Begin with the format. This is a medal, so expect a round piece with no denomination, no face value, and often no coin-style mint mark. If your item shows a shilling, crown, or other value, it is a coin and not this commemorative medal.

Read the obverse. The defining feature is two overlaid royal heads in profile, both facing the same direction, representing King George V and Queen Mary. Confirm the Roman-numeral date MCMXXXV (1935) and note the surrounding lettering, recorded on this example as VAILLAME MCMXXXV. The paired portraits plus the 1935 date are what separate a Silver Jubilee medal from later coronation or jubilee souvenirs.

Check the reverse. It should show a fortified castle with towers and battlements above the Latin motto STET FORTUNA DOMUS. This castle-and-motto reverse is a strong identifier; coronation and other jubilee medals typically use crowns, dates, or different legends instead.

Assess size and metal. Weigh and measure the piece and look for a hallmark or maker's name on the edge or field, which many 1935 issues carry. Solid silver examples will show assay marks and ring true; silver-plated base-metal souvenirs will not, and worn plating may reveal a different color beneath. A suspension loop indicates it was made to be worn.
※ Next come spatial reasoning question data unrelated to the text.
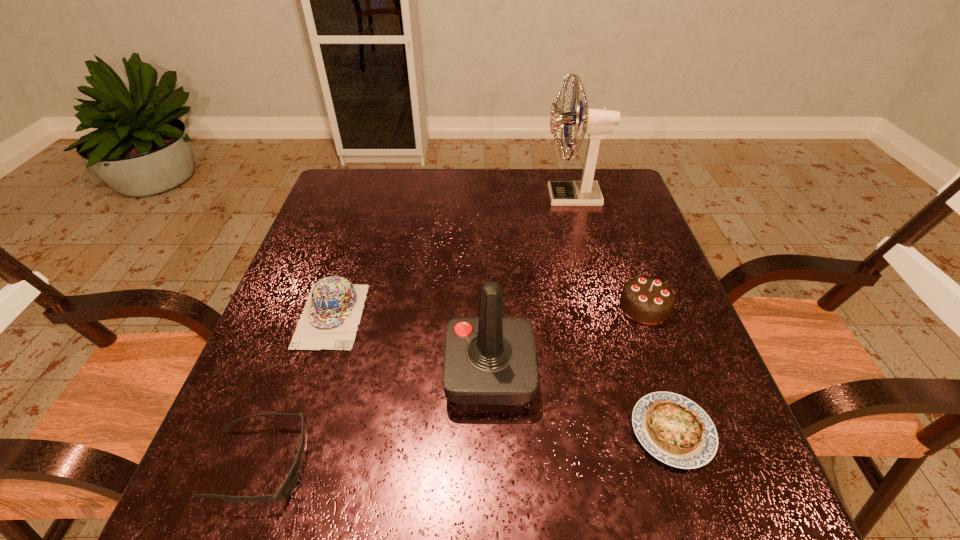
Locate an element on the screen. Image resolution: width=960 pixels, height=540 pixels. free spot between the farthest object and the quiche is located at coordinates (622, 314).

Where is `empty space that is in between the fifth tallest object and the quiche`? The image size is (960, 540). empty space that is in between the fifth tallest object and the quiche is located at coordinates (466, 447).

This screenshot has height=540, width=960. I want to click on unoccupied position between the fourth tallest object and the second shortest object, so click(x=296, y=389).

Find the location of a particular element. The height and width of the screenshot is (540, 960). object that is the fifth closest to the fifth tallest object is located at coordinates (597, 123).

Locate an element on the screen. object that is the fifth closest to the farthest object is located at coordinates (287, 487).

In order to click on free space that satisfies the following two spatial constraints: 1. on the front, side, and top of the third shortest object; 2. on the right side of the fifth shortest object in this screenshot , I will do `click(313, 373)`.

Image resolution: width=960 pixels, height=540 pixels. In order to click on vacant region that satisfies the following two spatial constraints: 1. on the front-facing side of the fan; 2. on the left side of the shortest object in this screenshot , I will do click(636, 431).

Find the location of a particular element. The image size is (960, 540). vacant space that satisfies the following two spatial constraints: 1. on the front, side, and top of the third object from left to right; 2. on the left side of the cap is located at coordinates (313, 373).

The height and width of the screenshot is (540, 960). In order to click on free spot that satisfies the following two spatial constraints: 1. on the front, side, and top of the fourth tallest object; 2. on the front-facing side of the sunglasses in this screenshot , I will do `click(284, 463)`.

Identify the location of vacant point that satisfies the following two spatial constraints: 1. on the front, side, and top of the joystick; 2. on the right side of the fourth tallest object. This screenshot has height=540, width=960. pos(313,373).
Watch for look-alikes and condition issues. The 1935 jubilee produced many private and civic medals with similar portraits but different reverses and legends, so match both sides before attributing yours. Beware of harsh cleaning, added loops, or solder marks that lower value, and when metal content matters, confirm silver by hallmark or professional testing rather than by color alone.

Frequently asked questions

How do I know it is a jubilee medal and not a coronation medal?

The Silver Jubilee medal is dated 1935 (MCMXXXV) and pairs George V with Queen Mary. Coronation medals carry different dates and legends; match the year and portraits to be sure.

Should it have a mint mark?

Not in the coin sense. As a medal it may instead carry a maker's name or a silver hallmark on the edge or field, which help identify the specific issue and its metal.

What confirms the reverse type?

Look for a fortified castle with towers above the Latin motto STET FORTUNA DOMUS. That castle-and-motto pairing is the key reverse diagnostic for this piece.

How can I tell solid silver from plated?

Check for a hallmark, weigh and measure the medal, and look for plating wear at high points that reveals a different base metal. Professional testing settles doubtful cases.